Emergency Power Systems are a backup form of electrical supply that is typically critical to maintain and ensure the primary electrical power needed by an infrastructure during an emergency is delivered. Such a system is usually on standby and is operated and activated automatically when a power cut or a blackout occurs. It’s a complementary addition to any business or workplace that guarantees minimal downtime and operational efficiency.
Emergency Systems typically have a set standard format, including a fossil-fueled engine (diesel or petrol) that turns a generator to supply demand of power or electricity to the building. Many configurations and a specific design or type may exist to meet a specific demand such as a particular voltage rating (400V) to supply certain systems.
Emergency Power System usually can be a group of many sub-systems or different components that serve a specific role depending on the power requirements of different facilities. For example, a low voltage, a high current system such as those found in lighting equipment may need a high-end generator and control system to meet its requirement, while a simple emergency lighting (lower luminosity) may run on batteries.
Optimization of an Emergency Power System around a set of predetermined requirements ensures effective operations at all times. The designer usually considers a broad range of parameters before the decision is made on what is essential.
This may include;
To create a decent and working emergency backup a set of components need to be selected. Components may include;
Many Storage systems can be used and these include;
- The most common are Lithium-Ion batteries, yet their effective capacity is lower than most and they also require safe storage space.
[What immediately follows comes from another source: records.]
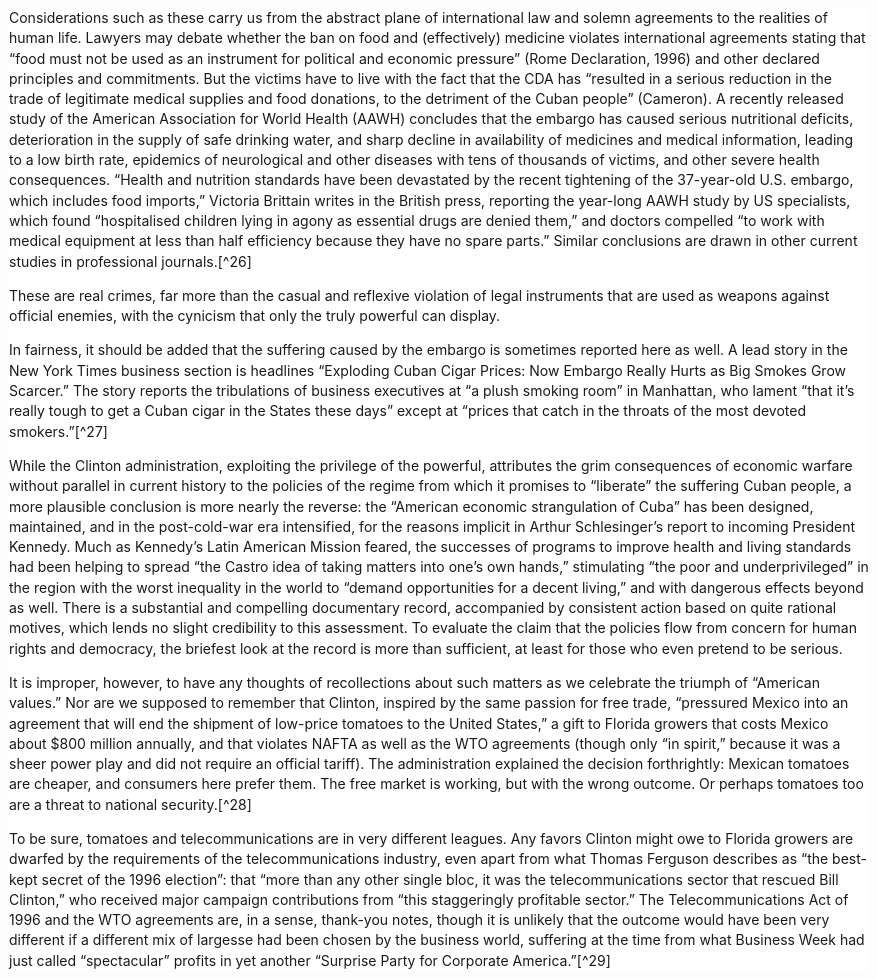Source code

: Considerations such as these carry us from the abstract plane of international law and solemn agreements to the realities of human life. Lawyers may debate whether the ban on food and (effectively) medicine violates international agreements stating that “food must not be used as an instrument for political and economic pressure” (Rome Declaration, 1996) and other declared principles and commitments. But the victims have to live with the fact that the CDA has “resulted in a serious reduction in the trade of legitimate medical supplies and food donations, to the detriment of the Cuban people” (Cameron). A recently released study of the American Association for World Health (AAWH) concludes that the embargo has caused serious nutritional deficits, deterioration in the supply of safe drinking water, and sharp decline in availability of medicines and medical information, leading to a low birth rate, epidemics of neurological and other diseases with tens of thousands of victims, and other severe health consequences. “Health and nutrition standards have been devastated by the recent tightening of the 37-year-old U.S. embargo, which includes food imports,” Victoria Brittain writes in the British press, reporting the year-long AAWH study by US specialists, which found “hospitalised children lying in agony as essential drugs are denied them,” and doctors compelled “to work with medical equipment at less than half efficiency because they have no spare parts.” Similar conclusions are drawn in other current studies in professional journals.[^26]

These are real crimes, far more than the casual and reflexive violation of legal instruments that are used as weapons against official enemies, with the cynicism that only the truly powerful can display.

In fairness, it should be added that the suffering caused by the embargo is sometimes reported here as well. A lead story in the New York Times business section is headlines “Exploding Cuban Cigar Prices: Now Embargo Really Hurts as Big Smokes Grow Scarcer.” The story reports the tribulations of business executives at “a plush smoking room” in Manhattan, who lament “that it’s really tough to get a Cuban cigar in the States these days” except at “prices that catch in the throats of the most devoted smokers.”[^27]

While the Clinton administration, exploiting the privilege of the powerful, attributes the grim consequences of economic warfare without parallel in current history to the policies of the regime from which it promises to “liberate” the suffering Cuban people, a more plausible conclusion is more nearly the reverse: the “American economic strangulation of Cuba” has been designed, maintained, and in the post-cold-war era intensified, for the reasons implicit in Arthur Schlesinger’s report to incoming President Kennedy. Much as Kennedy’s Latin American Mission feared, the successes of programs to improve health and living standards had been helping to spread “the Castro idea of taking matters into one’s own hands,” stimulating “the poor and underprivileged” in the region with the worst inequality in the world to “demand opportunities for a decent living,” and with dangerous effects beyond as well. There is a substantial and compelling documentary record, accompanied by consistent action based on quite rational motives, which lends no slight credibility to this assessment. To evaluate the claim that the policies flow from concern for human rights and democracy, the briefest look at the record is more than sufficient, at least for those who even pretend to be serious.

It is improper, however, to have any thoughts of recollections about such matters as we celebrate the triumph of “American values.” Nor are we supposed to remember that Clinton, inspired by the same passion for free trade, “pressured Mexico into an agreement that will end the shipment of low-price tomatoes to the United States,” a gift to Florida growers that costs Mexico about $800 million annually, and that violates NAFTA as well as the WTO agreements (though only “in spirit,” because it was a sheer power play and did not require an official tariff). The administration explained the decision forthrightly: Mexican tomatoes are cheaper, and consumers here prefer them. The free market is working, but with the wrong outcome. Or perhaps tomatoes too are a threat to national security.[^28]

To be sure, tomatoes and telecommunications are in very different leagues. Any favors Clinton might owe to Florida growers are dwarfed by the requirements of the telecommunications industry, even apart from what Thomas Ferguson describes as “the best-kept secret of the 1996 election”: that “more than any other single bloc, it was the telecommunications sector that rescued Bill Clinton,” who received major campaign contributions from “this staggeringly profitable sector.” The Telecommunications Act of 1996 and the WTO agreements are, in a sense, thank-you notes, though it is unlikely that the outcome would have been very different if a different mix of largesse had been chosen by the business world, suffering at the time from what Business Week had just called “spectacular” profits in yet another “Surprise Party for Corporate America.”[^29]


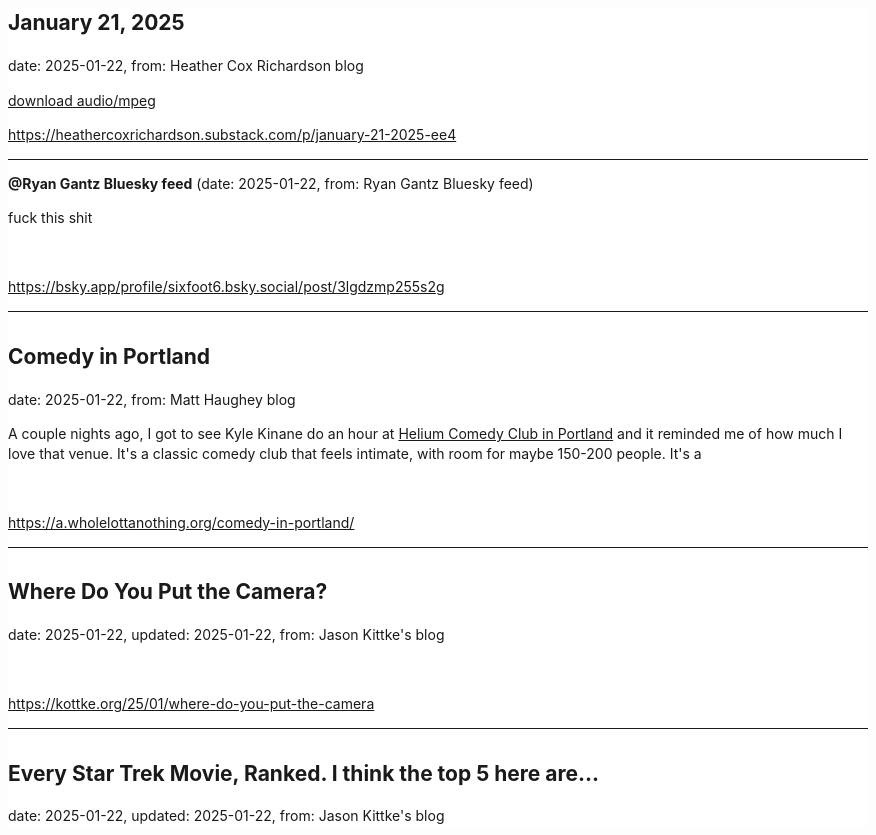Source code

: 
## January 21, 2025

date: 2025-01-22, from: Heather Cox Richardson blog

 

<audio crossorigin="anonymous" controls="controls">
<source type="audio/mpeg" src="https://api.substack.com/feed/podcast/155464772/2b9be7e7083030d22cf4fc9a8947f1e8.mp3"></source>
</audio> <a href="https://api.substack.com/feed/podcast/155464772/2b9be7e7083030d22cf4fc9a8947f1e8.mp3" target="_blank">download audio/mpeg</a><br> 

<https://heathercoxrichardson.substack.com/p/january-21-2025-ee4>

---

**@Ryan Gantz Bluesky feed** (date: 2025-01-22, from: Ryan Gantz Bluesky feed)

fuck this shit 

<br> 

<https://bsky.app/profile/sixfoot6.bsky.social/post/3lgdzmp255s2g>

---

## Comedy in Portland

date: 2025-01-22, from: Matt Haughey blog

<p>A couple nights ago, I got to see Kyle Kinane do an hour at <a href="https://portland.heliumcomedy.com/?ref=a.wholelottanothing.org" rel="noreferrer">Helium Comedy Club in Portland</a> and it reminded me of how much I love that venue. It&apos;s a classic comedy club that feels intimate, with room for maybe 150-200 people. It&apos;s a</p> 

<br> 

<https://a.wholelottanothing.org/comedy-in-portland/>

---

##  Where Do You Put the Camera? 

date: 2025-01-22, updated: 2025-01-22, from: Jason Kittke's blog

 

<br> 

<https://kottke.org/25/01/where-do-you-put-the-camera>

---

##  Every Star Trek Movie, Ranked. I think the top 5 here are... 

date: 2025-01-22, updated: 2025-01-22, from: Jason Kittke's blog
- Mechanical Flywheels are efficient yet their initial cost is quite high. They are hardly justifiable for small power requirements and maintenance is usually costly and challenging.
- Thermal Storage and Hydroelectric Systems require large spaces which might not be available.
- Compressed Air systems are space-efficient but store the lowest energy of them all.
When Emergency power systems are needed, their power supply instantly replaces the main feed power during an EPO (Emergency Power Off or Shutdown) and continually provides power or electricity to the facility. This is done by conversion of mechanical power or movement to electrical power via a rotating shaft.
This rotating shaft is connected to a generator, which has the required stator that, by the help of the produced magnetic field, causes current to flow. This current is stabilized and controlled to a required AC or DC supply with the correct voltage to be used.
Emergency Power Systems Maintenance
Emergency power systems are usually in good condition and require low maintenance intervals as they’re scarcely used. The System may require regular checkups and evaluation of its status, but actual maintenance costs and fixes are rare. Initially, Installation may require an environmental licensing, certification and safety checks to be passed that meet international and industries’ standards to ensure system compliance before starting the project.
If a fix or a service is required, it’s usually costly and requires an almost complete overhaul as it’s classified as unreliable and of low quality. The cost is usually skewed to the labour of trained professionals required to plan and work on the system.